Not all the government announcements have provided necessary clarity too. Vice President Mike Pence announced that the federal government would be issuing a regulation allowing providers to practice across state lines, but no such rule has been given yet, and many experts have questioned whether the government has the authority to do this. The flurry of activity has given hospitals and health systems plenty to consider, and many are turning to telehealth platforms and mHealth tools as they prepare for what will likely be an onslaught of patients. But Ferrante and Wein said providers need to make sure these new services are fully documented.
“Keep track of the data, the efficiencies and any cost savings they’re seeing, either now or potentially,” says Wein. “Quality metrics will be important.”
Wein said she’s seeing not just the traditional trend-setters, but many other large health systems using telemedicine technology, thus creating a sizable wave that will not only help providers get used to the technology, but push all the right buttons with the public. The more use cases, the more evidence that these platforms are effective, the more likely they’ll be supported after the emergency.

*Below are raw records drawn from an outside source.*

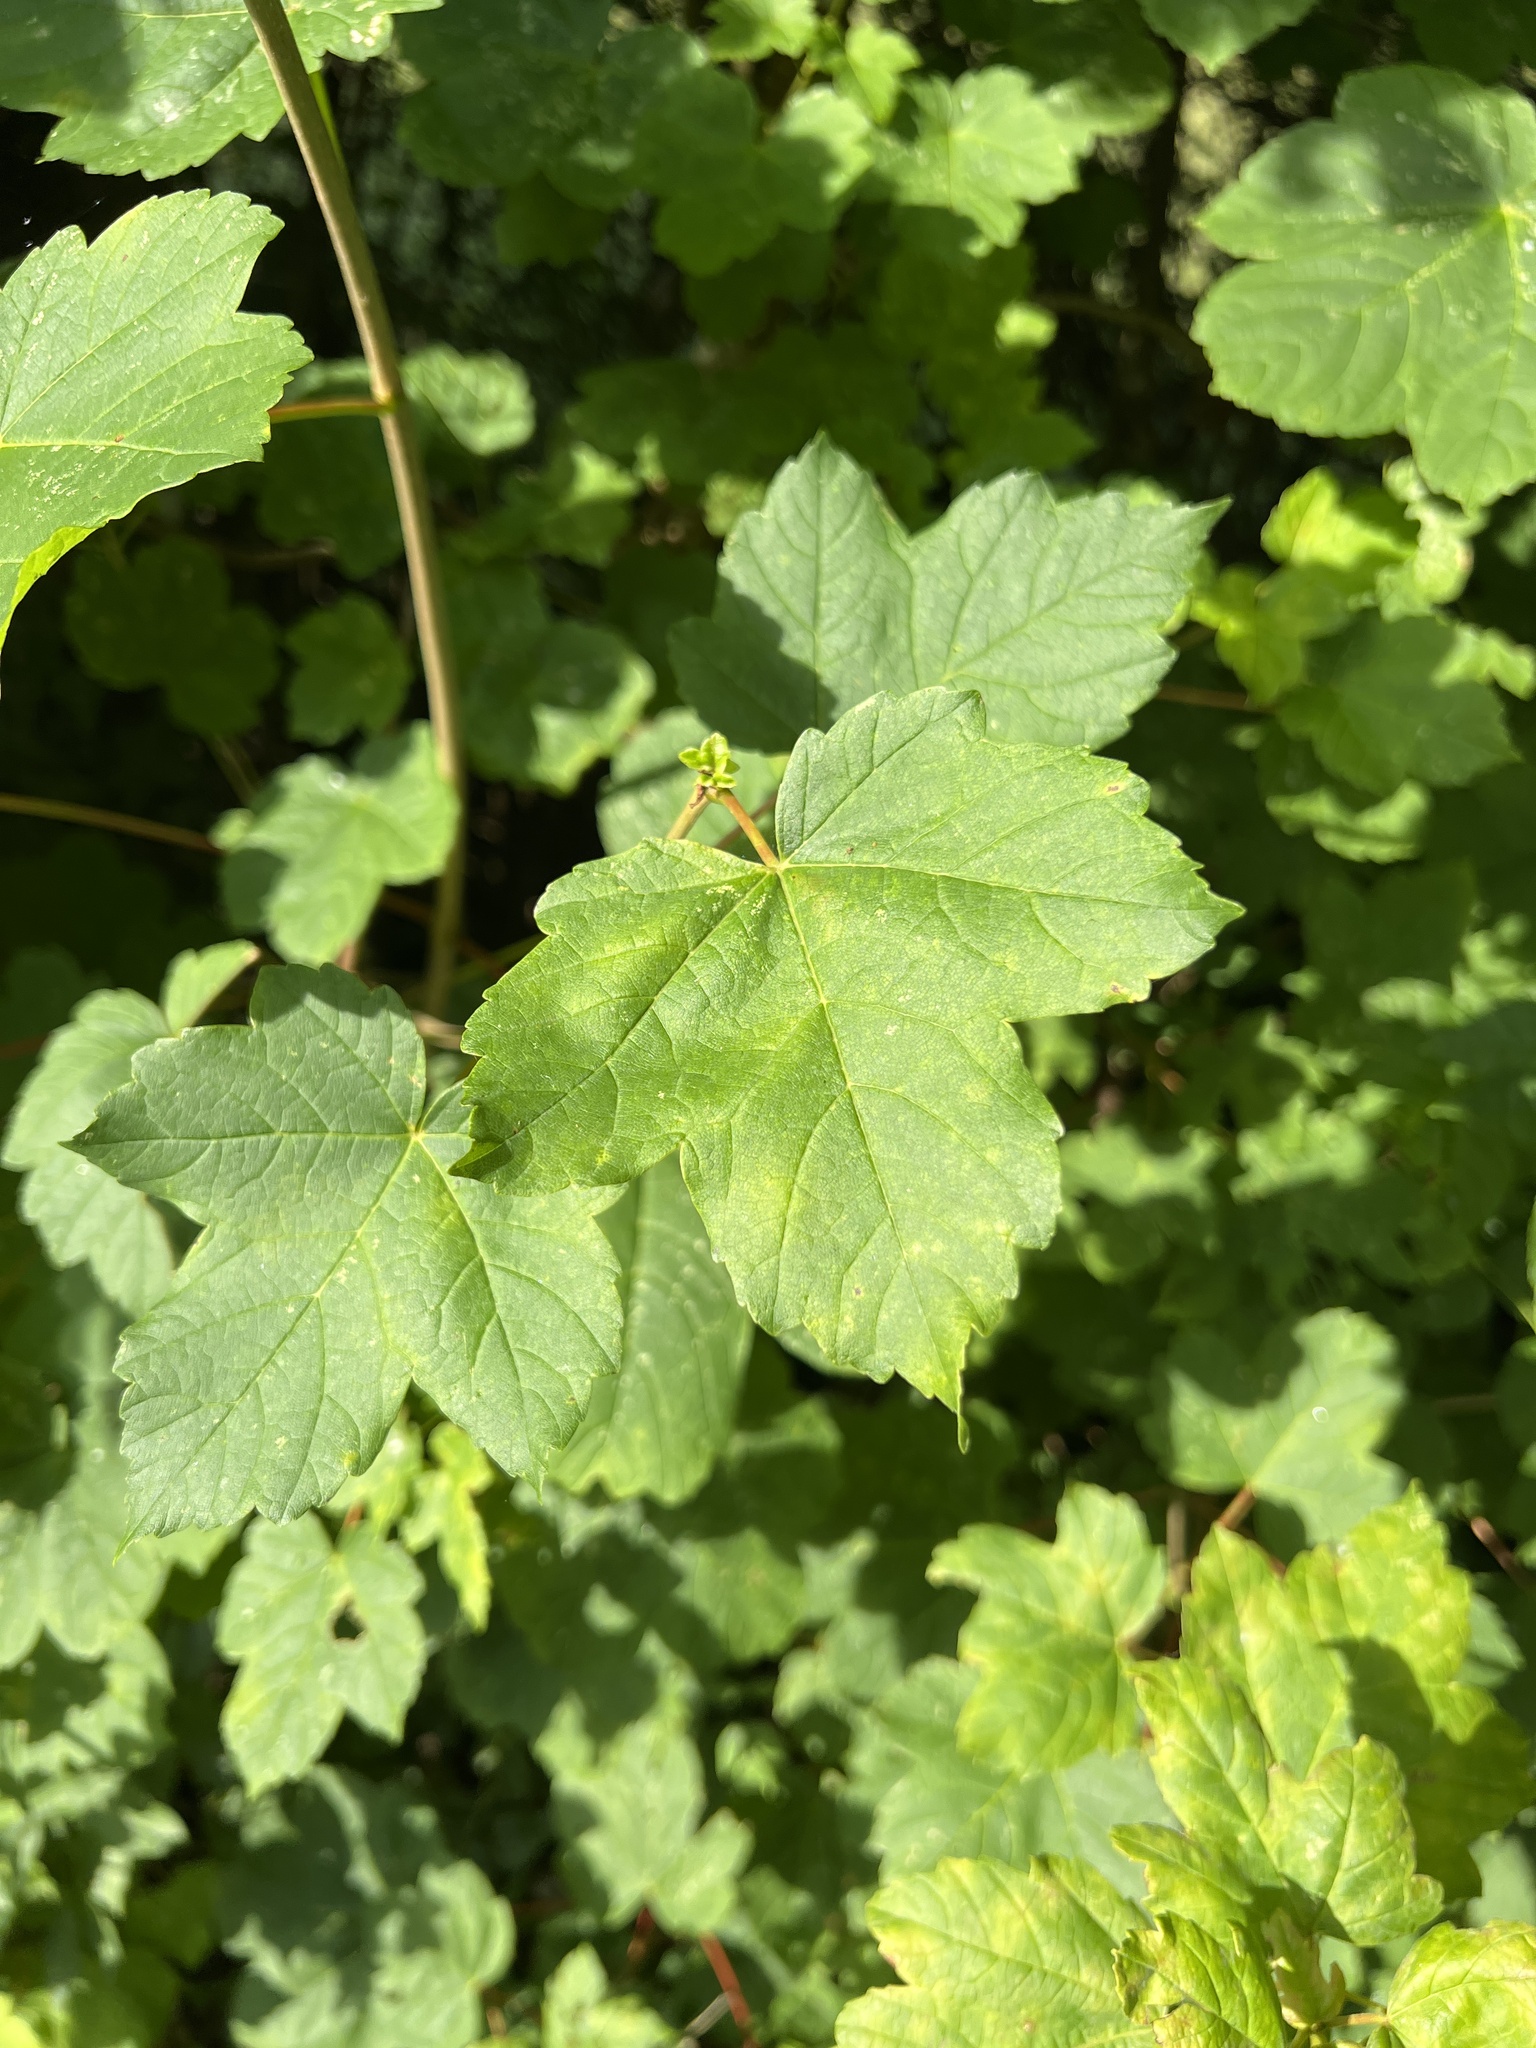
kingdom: Plantae
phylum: Tracheophyta
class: Magnoliopsida
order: Sapindales
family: Sapindaceae
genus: Acer
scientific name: Acer pseudoplatanus
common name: Sycamore
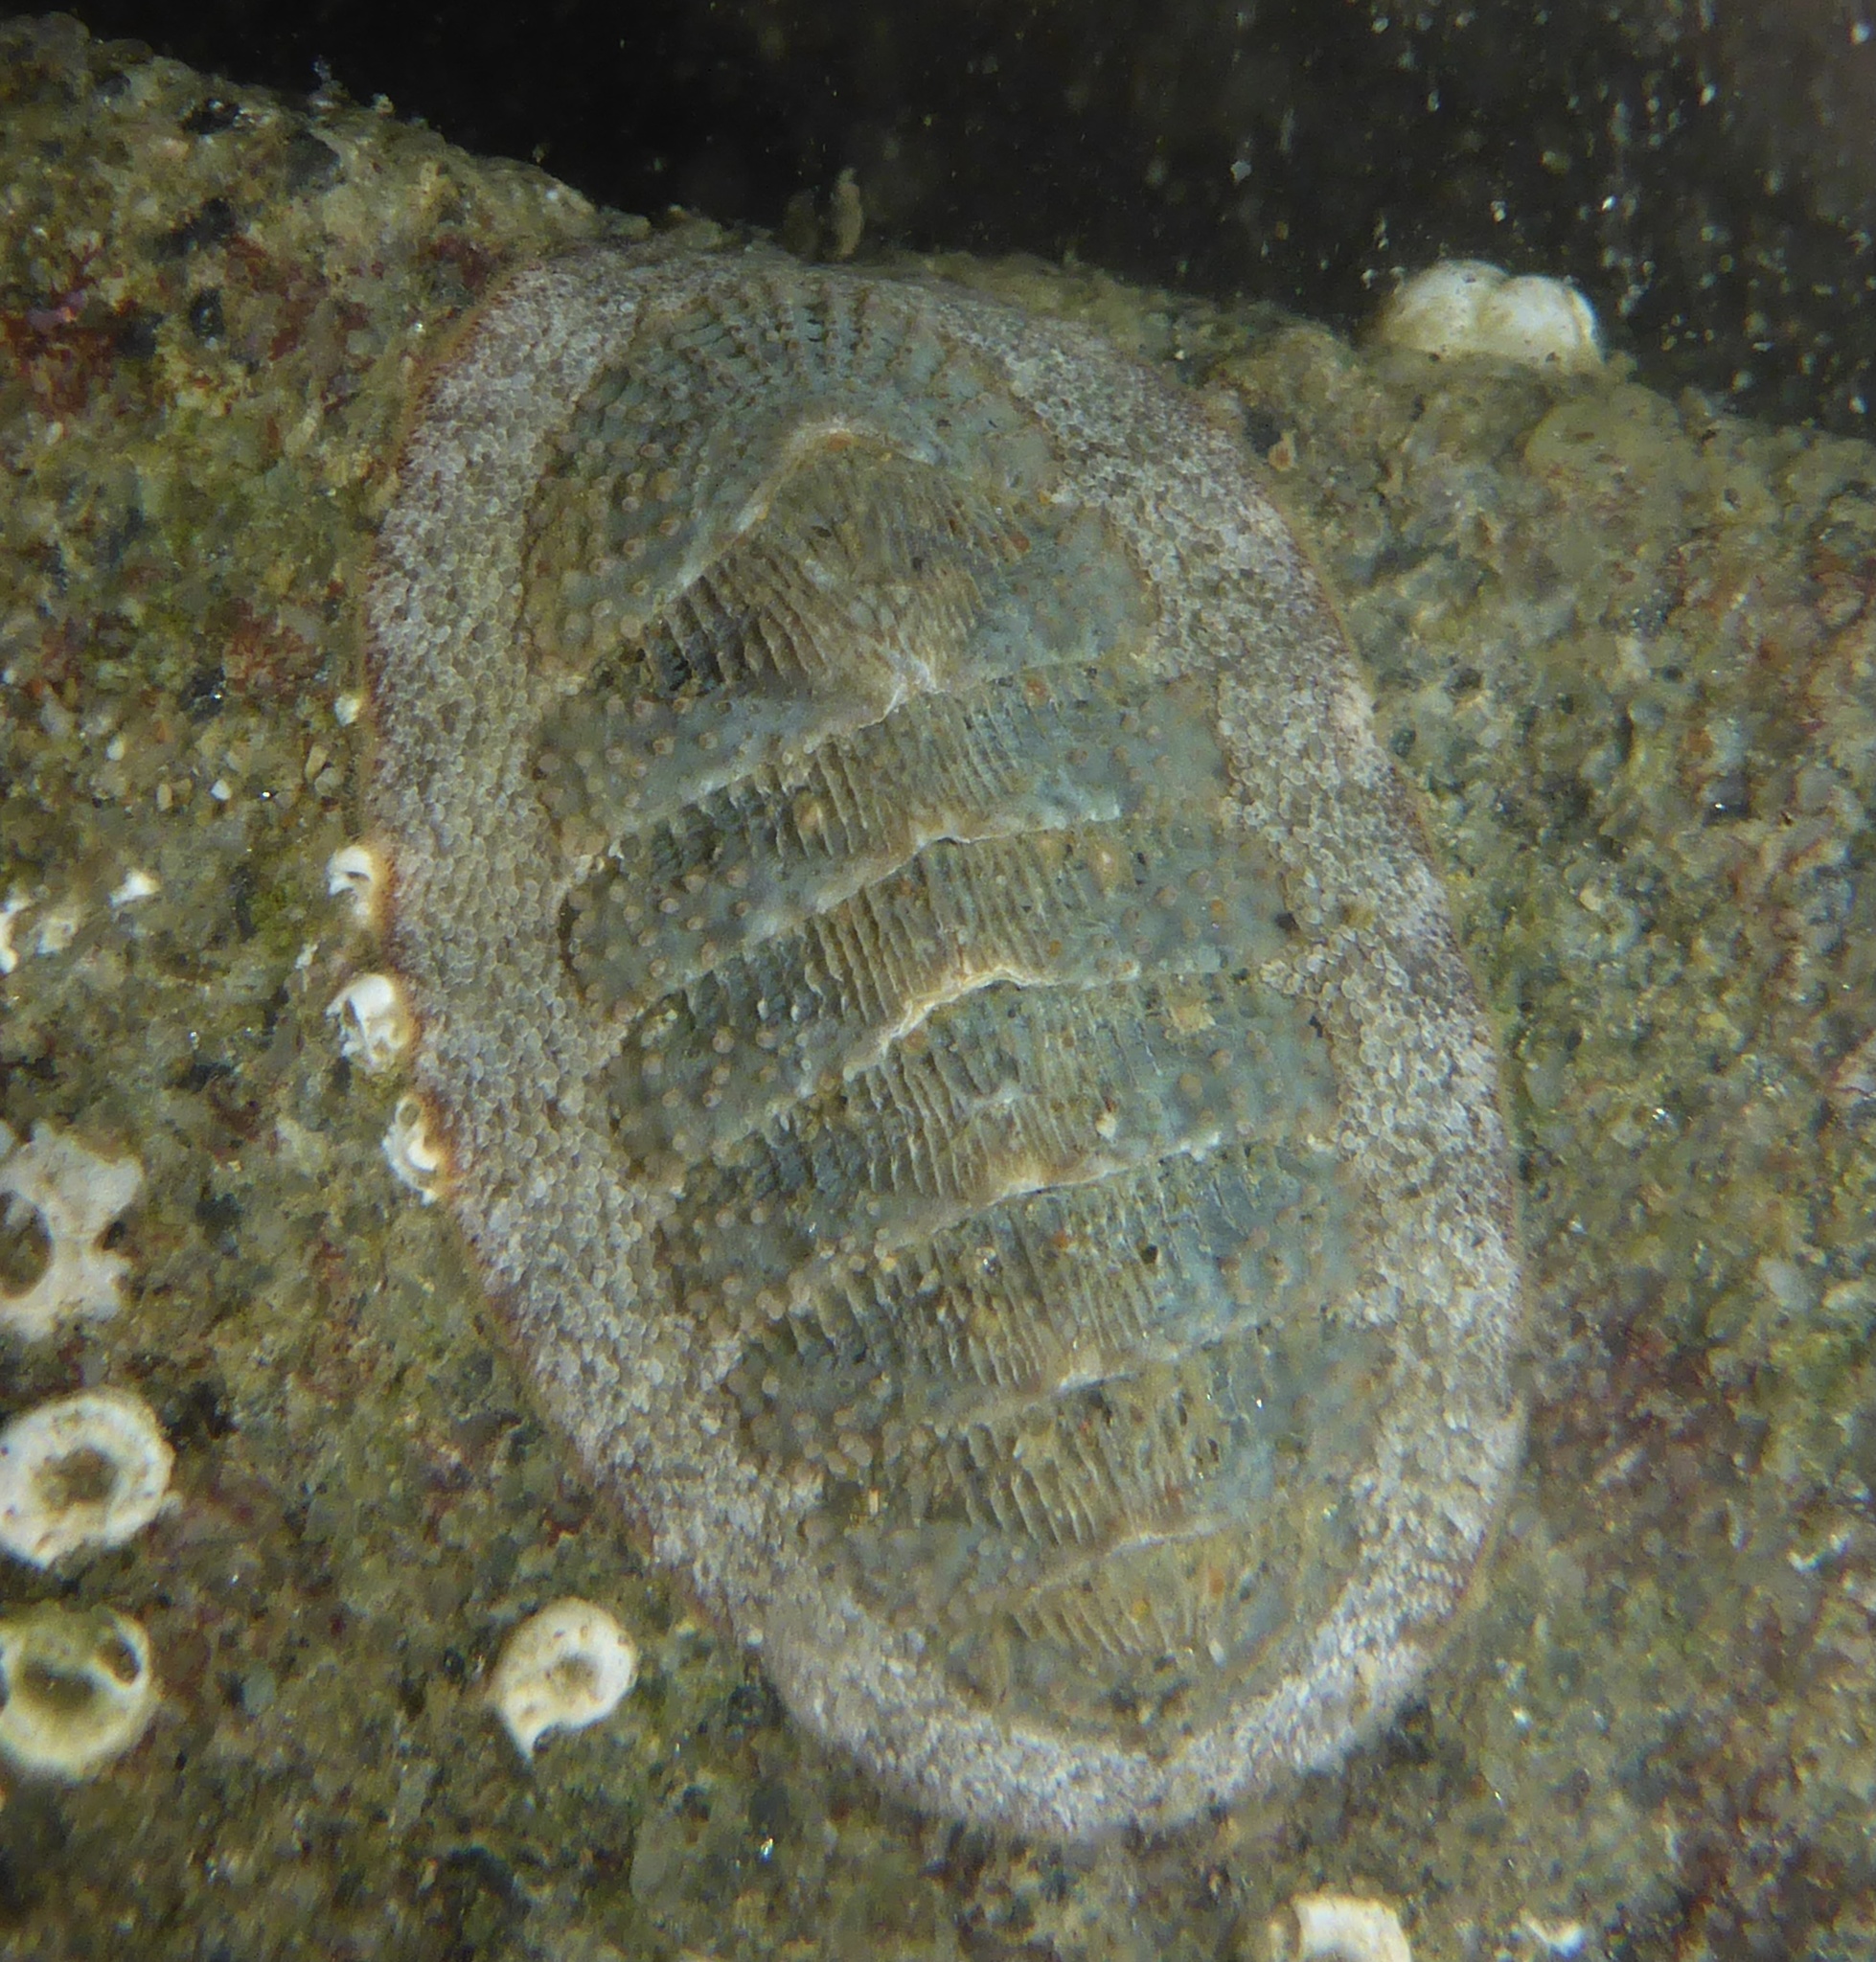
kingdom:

But most, if not all, of the federal and state actions taken to support telehealth and mHealth will end when the pandemic is under control, and no one has talked about what happens then.
“I can’t imagine that they’re going to undo it all,” says Wein. “Now they (providers) have used it out of necessity. Now they’ve done it, and they’ve done it in big ways, and the public has seen this and they’re going to want to continue it.”